The coffin of a man killed in fighting is carried for burial in the western Iraqi city of Fallujah, on Saturday. The Obama administration says it will not insert US troops to help take back the city. (AFP/Getty Images)
The White House will speed delivery of weapons to the Iraqi military after al-Qaida fighters captured Fallujah — and congressional Republicans are eager to pin the city’s fall on President Barack Obama
Senate GOP hawks John McCain of Arizona and Lindsey Graham of South Carolina were quick to react to reports that extremist forces had taken the strategically symbolic city. And the duo made no bones about whom should be blamed for that state of Iraq and Fallujah’s fall.
“Reports that Al-Qaeda fighters have taken over Fallujah and are gaining ground in other parts of Iraq are as tragic as they were predictable. While many Iraqis are responsible for this strategic disaster, the [Obama] administration cannot escape its share of the blame,” McCain and Graham wrote in a Saturday statement.
“When President Obama withdrew all U.S. forces from Iraq in 2011, over the objections of our military leaders and commanders on the ground, many of us predicted that the vacuum would be filled by America’s enemies and would emerge as a threat to U.S. national security interests,” McCain and Graham stated.
“Let it be clear that the administration’s narrative that Iraq’s political leadership objected to U.S. forces remaining in Iraq after 2011 is patently false,” the duo stated. “The administration’s failure in Iraq has been compounded by its failed policy in Syria.”
Secretary of State John Kerry over the weekend shot down notions that Washington might deploy troops to help Iraqi forces take back Fallujah. Enter another congressional GOP hawk.
“I am dismayed by Secretary Kerry’s dismissal of the threat from al-Qaeda as ‘Iraq’s battle to fight’. It took two bloody battles to liberate Fallujah,” House Armed Services Committee Chairman Buck McKeon, R-Calif., said Monday in a statement.
“Many U.S., British, and Iraqi forces — Sunni and Shia — lost their lives to secure that city. When our allies fight al-Qaeda for us, and the United States sits on the sidelines, not only do our allies notice, but so do our adversaries,” McKeon said. “I note that Iran has already jumped in with offers of assistance. When terrorism is allowed to flourish abroad, when the specter of insurgency haunts democratic nations, our own security suffers.”
McKeon followed his Senate cohorts’ lead in blasting the White House’s handling of Iraq, which Obama vowed to end during his 2008 campaign — a promise on which he delivered.
“Secretary Kerry and the Obama administration must recognize that in spite of their desire to wish the threat away, al-Qaeda has metastasized and remains a shared threat,” McKeon said. “I urge the administration to demonstrate a full commitment in support of an ally fighting a common enemy.”

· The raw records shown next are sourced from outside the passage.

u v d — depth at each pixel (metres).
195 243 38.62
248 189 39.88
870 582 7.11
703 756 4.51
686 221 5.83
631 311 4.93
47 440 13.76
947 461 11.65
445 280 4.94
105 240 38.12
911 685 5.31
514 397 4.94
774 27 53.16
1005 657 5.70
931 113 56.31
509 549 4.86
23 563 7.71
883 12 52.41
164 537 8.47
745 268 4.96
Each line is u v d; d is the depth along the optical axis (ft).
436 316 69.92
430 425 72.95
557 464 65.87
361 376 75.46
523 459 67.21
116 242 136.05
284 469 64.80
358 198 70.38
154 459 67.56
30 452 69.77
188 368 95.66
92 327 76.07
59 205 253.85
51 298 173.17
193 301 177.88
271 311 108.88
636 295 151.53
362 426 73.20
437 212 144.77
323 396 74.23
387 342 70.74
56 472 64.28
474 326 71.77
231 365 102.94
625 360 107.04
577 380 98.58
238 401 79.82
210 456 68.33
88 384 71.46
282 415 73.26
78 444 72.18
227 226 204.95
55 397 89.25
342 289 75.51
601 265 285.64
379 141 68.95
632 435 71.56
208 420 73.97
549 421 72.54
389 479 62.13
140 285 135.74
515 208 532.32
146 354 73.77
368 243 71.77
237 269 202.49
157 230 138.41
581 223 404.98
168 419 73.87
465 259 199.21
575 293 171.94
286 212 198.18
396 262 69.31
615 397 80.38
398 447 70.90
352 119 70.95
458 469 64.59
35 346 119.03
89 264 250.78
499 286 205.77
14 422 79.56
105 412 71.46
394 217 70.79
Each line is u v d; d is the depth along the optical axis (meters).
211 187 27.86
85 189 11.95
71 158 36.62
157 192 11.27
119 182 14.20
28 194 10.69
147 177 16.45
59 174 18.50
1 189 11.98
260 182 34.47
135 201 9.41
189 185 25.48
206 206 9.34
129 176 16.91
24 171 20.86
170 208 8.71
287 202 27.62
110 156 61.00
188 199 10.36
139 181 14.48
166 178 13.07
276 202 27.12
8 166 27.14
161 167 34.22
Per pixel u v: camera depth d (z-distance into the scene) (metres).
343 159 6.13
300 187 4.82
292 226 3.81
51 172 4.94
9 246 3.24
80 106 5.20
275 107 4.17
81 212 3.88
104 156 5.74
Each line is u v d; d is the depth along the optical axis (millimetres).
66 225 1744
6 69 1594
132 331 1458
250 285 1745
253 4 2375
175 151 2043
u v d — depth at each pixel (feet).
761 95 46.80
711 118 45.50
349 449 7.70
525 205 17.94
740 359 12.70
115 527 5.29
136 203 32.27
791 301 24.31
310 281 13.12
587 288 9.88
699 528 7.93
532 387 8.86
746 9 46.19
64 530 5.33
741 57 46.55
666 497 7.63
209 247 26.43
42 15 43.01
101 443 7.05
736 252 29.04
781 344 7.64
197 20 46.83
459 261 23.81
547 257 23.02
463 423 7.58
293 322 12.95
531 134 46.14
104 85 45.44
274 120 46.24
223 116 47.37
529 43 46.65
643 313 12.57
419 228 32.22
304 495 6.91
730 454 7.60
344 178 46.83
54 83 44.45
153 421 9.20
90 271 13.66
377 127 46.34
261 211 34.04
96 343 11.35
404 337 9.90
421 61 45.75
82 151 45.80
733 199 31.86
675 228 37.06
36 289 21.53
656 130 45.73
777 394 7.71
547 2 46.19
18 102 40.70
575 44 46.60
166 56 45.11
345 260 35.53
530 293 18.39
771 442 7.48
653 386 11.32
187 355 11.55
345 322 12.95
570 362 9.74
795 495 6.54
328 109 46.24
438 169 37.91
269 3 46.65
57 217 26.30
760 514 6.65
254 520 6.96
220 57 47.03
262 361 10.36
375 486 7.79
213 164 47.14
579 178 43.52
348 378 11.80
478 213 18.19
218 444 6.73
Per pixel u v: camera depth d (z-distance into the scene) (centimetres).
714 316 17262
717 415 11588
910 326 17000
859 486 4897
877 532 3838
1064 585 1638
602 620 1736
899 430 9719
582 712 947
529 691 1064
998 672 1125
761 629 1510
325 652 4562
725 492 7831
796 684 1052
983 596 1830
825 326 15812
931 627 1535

Republicans want Obama to help kick al Qaida out of Fallujah, what essentially would be viewed as a tacit admission his decision to end the Iraq war was unwise. Got it.
But what would, in McKeon’s own words, “a full commitment look like?” His statement, notably, featured no description of just what kind of help he is calling on Obama and his administration to provide.
Here’s what a HASC aide told Defense News when posed that very question: “There is a range of options, even short of boots on the ground, that could be helpful here and certainly would have been if we’d been providing consistent support to Iraq.”